Sewing Crazy Quilts from Men’s Ties
Did you know that crazy quilts were often made after someone passed away? It was a way to remember that person, by making a quilt from bits of their clothing. This type of quilt became more popular after the Centennial Exposition of 1876, where Japanese art was featured. The Japanese aesthetic of asymmetry was new to American quilters, and so crazy quilts became very popular.
I first became interested in crazy quilting after my friend Connie Bowers made me a pillow from recycled men’s ties. She got most of her ties at estate sales, where she could pick up a whole box for a few dollars. That sounded like trashmagination magic!
A few years later, I was preparing class ideas for the Family Nature Summit, a program where I have taught handicrafts and green lifestyles programming since 2002. I have so many trashmagination projects that I want to do, and the Summit is usually a good incentive to get it done so I can teach others!
Finding Inexpensive Men’s Ties
The first thing I did was started looking for men’s ties. I thought they would be inexpensive at secondhand stores, but I found they were at least 50 cents each, and I needed at least 100, so I decided that was not going to work. I loved Connie’s idea of estate sales, but I had a two-year-old daughter at the time, and while the idea of going to an estate sale sounded lovely, I didn’t have the time.
I decided to put out a call for men’s ties on Freecycle. This free service allows you to give away or request items for free in your community. I had given away a lot of things on Freecycle, but rarely requested items. When I put out a call for ties, I said I would come if the person had a minimum of five ties to donate. I did not want to drive all over for one tie at a time. I had a great response. People gave me large bags filled with ties. Many men said they would love to buy a crazy quilt made from men’s ties. With only a few pick-ups, I had plenty for my class.
Preparing the Ties for Sewing
The tool I needed was my seam ripper. I gently pulled out the stitches in the ties. There was typically one piece of thread and this took little time. A few ties contained a surprise – they had been handmade by a family member who put a tag inside to remind their family members of their hard work!

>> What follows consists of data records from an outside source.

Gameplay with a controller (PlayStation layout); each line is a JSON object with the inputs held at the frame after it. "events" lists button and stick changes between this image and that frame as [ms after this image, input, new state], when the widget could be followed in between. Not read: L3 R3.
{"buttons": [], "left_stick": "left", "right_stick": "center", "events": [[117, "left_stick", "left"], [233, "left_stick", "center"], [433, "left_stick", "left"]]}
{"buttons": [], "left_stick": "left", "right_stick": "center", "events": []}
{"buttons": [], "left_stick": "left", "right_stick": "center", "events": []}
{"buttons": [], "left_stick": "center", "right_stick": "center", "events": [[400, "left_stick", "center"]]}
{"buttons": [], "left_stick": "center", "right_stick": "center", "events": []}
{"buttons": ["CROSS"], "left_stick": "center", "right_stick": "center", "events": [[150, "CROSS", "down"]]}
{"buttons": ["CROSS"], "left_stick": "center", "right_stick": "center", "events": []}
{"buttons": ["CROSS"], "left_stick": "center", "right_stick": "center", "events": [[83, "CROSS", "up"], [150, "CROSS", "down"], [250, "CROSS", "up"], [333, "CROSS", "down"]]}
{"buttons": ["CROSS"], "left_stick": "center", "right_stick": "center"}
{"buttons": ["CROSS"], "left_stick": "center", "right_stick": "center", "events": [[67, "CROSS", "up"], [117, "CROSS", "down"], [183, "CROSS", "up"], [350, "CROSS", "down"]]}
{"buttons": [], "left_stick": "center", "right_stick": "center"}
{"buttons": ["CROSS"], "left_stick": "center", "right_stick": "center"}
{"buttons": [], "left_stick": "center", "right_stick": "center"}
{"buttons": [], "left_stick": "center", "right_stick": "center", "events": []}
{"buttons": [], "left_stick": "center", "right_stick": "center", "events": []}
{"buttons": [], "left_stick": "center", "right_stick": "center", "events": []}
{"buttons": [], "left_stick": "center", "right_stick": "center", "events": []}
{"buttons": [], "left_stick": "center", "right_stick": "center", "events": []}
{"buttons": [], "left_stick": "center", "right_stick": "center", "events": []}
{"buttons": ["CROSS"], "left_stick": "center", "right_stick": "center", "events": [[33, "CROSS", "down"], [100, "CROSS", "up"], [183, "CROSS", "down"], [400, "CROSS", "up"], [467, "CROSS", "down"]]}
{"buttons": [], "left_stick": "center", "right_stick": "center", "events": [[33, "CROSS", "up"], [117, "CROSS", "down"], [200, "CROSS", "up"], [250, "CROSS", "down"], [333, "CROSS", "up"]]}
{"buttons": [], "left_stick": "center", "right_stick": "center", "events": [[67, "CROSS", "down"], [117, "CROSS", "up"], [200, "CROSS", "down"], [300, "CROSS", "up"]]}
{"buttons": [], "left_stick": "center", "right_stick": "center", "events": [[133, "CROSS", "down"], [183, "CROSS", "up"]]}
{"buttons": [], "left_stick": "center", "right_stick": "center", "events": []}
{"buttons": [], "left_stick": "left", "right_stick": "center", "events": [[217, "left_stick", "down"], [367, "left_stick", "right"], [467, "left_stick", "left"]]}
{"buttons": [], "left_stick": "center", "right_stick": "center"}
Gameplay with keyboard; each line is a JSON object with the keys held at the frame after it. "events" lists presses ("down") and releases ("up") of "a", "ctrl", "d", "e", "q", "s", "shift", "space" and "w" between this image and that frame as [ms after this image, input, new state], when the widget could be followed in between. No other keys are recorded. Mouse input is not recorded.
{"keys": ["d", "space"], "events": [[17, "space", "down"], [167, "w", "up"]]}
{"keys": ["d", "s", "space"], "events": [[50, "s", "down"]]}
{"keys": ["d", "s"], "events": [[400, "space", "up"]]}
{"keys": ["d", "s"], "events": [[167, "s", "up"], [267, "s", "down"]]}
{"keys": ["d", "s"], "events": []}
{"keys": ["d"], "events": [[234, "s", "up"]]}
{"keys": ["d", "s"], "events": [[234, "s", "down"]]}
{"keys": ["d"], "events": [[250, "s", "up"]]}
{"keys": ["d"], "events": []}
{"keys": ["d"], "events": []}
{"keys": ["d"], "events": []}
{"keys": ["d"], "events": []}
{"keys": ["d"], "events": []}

Inside the ties was a piece of lining fabric, which varied in quality, but mostly felt like a thick piece of white felt. I did not have a plan for that piece, so I put it aside.
Washing the Ties
Next I needed to wash the ties. When I was in college, I had a summer job at a clothing recycling center called “Recycling Together” where we sorted donated clothing into forty bins, each a different type of clothing that a company wanted to buy. The men’s clothing was always in the worst shape. Many ties are never been washed. Likely there was sweat and spilled food on those ties. I didn’t want to throw them in the washing machine because many were silk so I started washing them by hand.
The water that came out of those ties was pretty nasty. I set up an elaborate clothesline system in my laundry room and soon the ties were clean and dry.
Adding Fusible Interfacing to the Ties
Some ties were silk, some were polyester. I did not use ties made of suede or leather for this project. The silk ties in particular were challenging because they would wiggle and wrinkle. So I decided to put some kind of liner on each tie that would give it more structural integrity. I had learned at my quilting guild that there was a type of liner that you could iron on to t-shirt fabric so it would behave more like cotton, called fusible interfacing. So I bought that fabric and tested it on many ties. It made them much easier to deal with.
Now I was faced with the task of lining hundreds of ties with fusible interfacing. I needed help. My husband had already helped a lot with all the seam ripping, and my daughter was a toddler. I work at an office that has perhaps 150 people in the building. They are a helpful and curious group of people who are pretty much open to trying anything. So I brought in my iron and ironing board, a big container of safety pins, lots of ties and lining fabric and scissors. In our lunch room, I laid out the liner fabric on large tables. Then I asked anyone who had time during their lunch to lay out the ties in a pattern that used the most liner fabric. It was like a big puzzle because the ties varied in size and width. Once we had a section that was well covered, they took safety pins and pinned the ties in place. Then they cut out the ties, and I would iron the liner on.
Organizing activities like this at your workplace might seem like an odd thing to do, but I have done it many times and it is a wonderful way to connect with others. People are multi-faceted, and the job they fulfill may not be their greatest talent or passion. For example, people don’t get to work with their hands nearly as much as they might like. I have made many friends over the years at work through trashmagination projects – with people who I might not work with on work projects. And then sometimes we do have a work project a few years later, and we already have that relationship and positive feeling established. After a few lunch hours, I had plenty of ties for my crazy quilting with men’s ties class!
My next step was to research stitches for the crazy quilts. There are lots of great books on this which I borrowed from the library, so I won’t spend time in this blog. Some students want a hand-out with exact stitches to follow, something deemed correct. However, I want to emphasize that my favorite stitches are ones that I invent as I go, depending on my mood. For example, a running stitch in cursive writing across a seam is beautiful.
Have you made crazy quilts from men’s ties? If so, what tips would you add?